Return each line of the data below that contains the string "Notes". The match is case-sensitive.
————————
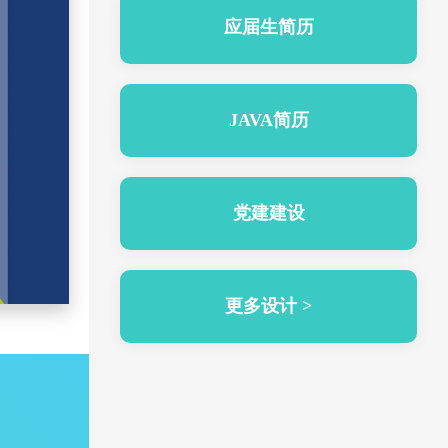
应届生简历
JAVA简历
党建建设
更多设计 >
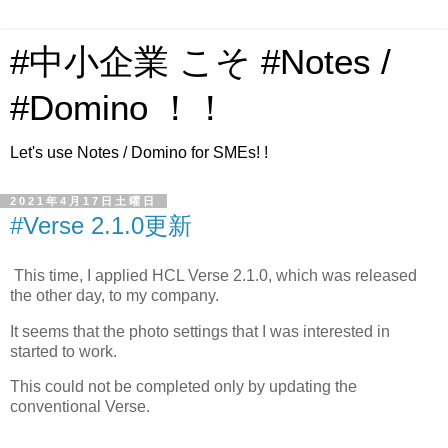
#中小企業 こそ #Notes /
#Domino ！！
Let's use Notes / Domino for SMEs! !
2021年4月17日土曜日
#Verse 2.1.0更新
This time, I applied HCL Verse 2.1.0, which was released
the other day, to my company.
It seems that the photo settings that I was interested in
started to work.
This could not be completed only by updating the
conventional Verse.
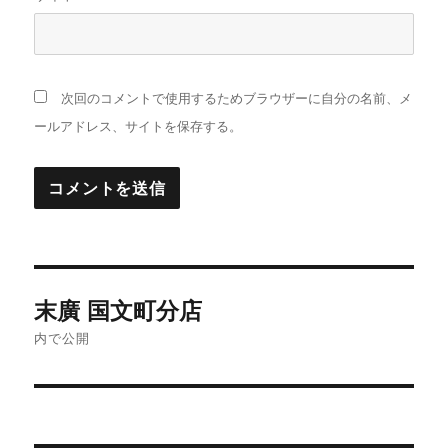
次回のコメントで使用するためブラウザーに自分の名前、メ
ールアドレス、サイトを保存する。
投
末廣 国文町分店
稿
内で公開
ナ
ビ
————————
▶ **EXERCISE SOLUTION**:
#中小企業 こそ #Notes /
Let's use Notes / Domino for SMEs! !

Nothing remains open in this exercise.